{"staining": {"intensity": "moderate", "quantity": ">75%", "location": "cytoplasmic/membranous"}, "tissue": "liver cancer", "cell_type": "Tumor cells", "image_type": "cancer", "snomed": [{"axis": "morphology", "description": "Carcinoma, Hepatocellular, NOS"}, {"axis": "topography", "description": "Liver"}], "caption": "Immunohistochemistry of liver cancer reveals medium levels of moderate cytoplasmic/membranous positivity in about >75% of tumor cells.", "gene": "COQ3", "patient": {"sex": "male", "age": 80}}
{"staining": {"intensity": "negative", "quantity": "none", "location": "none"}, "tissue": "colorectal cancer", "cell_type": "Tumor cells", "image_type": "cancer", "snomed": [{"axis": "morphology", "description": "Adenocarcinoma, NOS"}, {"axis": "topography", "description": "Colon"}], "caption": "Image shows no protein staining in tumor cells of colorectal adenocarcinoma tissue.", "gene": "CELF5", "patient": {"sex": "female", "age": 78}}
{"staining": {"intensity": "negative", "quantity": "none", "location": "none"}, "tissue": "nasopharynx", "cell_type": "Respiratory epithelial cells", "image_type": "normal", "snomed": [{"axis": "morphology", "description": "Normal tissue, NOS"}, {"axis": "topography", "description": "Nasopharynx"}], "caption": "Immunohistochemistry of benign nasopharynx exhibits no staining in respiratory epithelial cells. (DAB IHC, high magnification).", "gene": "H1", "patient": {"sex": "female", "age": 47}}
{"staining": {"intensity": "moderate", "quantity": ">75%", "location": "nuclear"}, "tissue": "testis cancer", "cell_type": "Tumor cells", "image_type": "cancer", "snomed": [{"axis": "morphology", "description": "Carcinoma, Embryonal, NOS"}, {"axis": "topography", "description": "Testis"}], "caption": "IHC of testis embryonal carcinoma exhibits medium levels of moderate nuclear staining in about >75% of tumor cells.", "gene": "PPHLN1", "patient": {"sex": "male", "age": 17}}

EXERCISE — All lines from the one with "of benign nasopharynx" to the end of the listing are to be printed exactly as given, both ends included.

TASK RESPONSE —
{"staining": {"intensity": "negative", "quantity": "none", "location": "none"}, "tissue": "nasopharynx", "cell_type": "Respiratory epithelial cells", "image_type": "normal", "snomed": [{"axis": "morphology", "description": "Normal tissue, NOS"}, {"axis": "topography", "description": "Nasopharynx"}], "caption": "Immunohistochemistry of benign nasopharynx exhibits no staining in respiratory epithelial cells. (DAB IHC, high magnification).", "gene": "H1", "patient": {"sex": "female", "age": 47}}
{"staining": {"intensity": "moderate", "quantity": ">75%", "location": "nuclear"}, "tissue": "testis cancer", "cell_type": "Tumor cells", "image_type": "cancer", "snomed": [{"axis": "morphology", "description": "Carcinoma, Embryonal, NOS"}, {"axis": "topography", "description": "Testis"}], "caption": "IHC of testis embryonal carcinoma exhibits medium levels of moderate nuclear staining in about >75% of tumor cells.", "gene": "PPHLN1", "patient": {"sex": "male", "age": 17}}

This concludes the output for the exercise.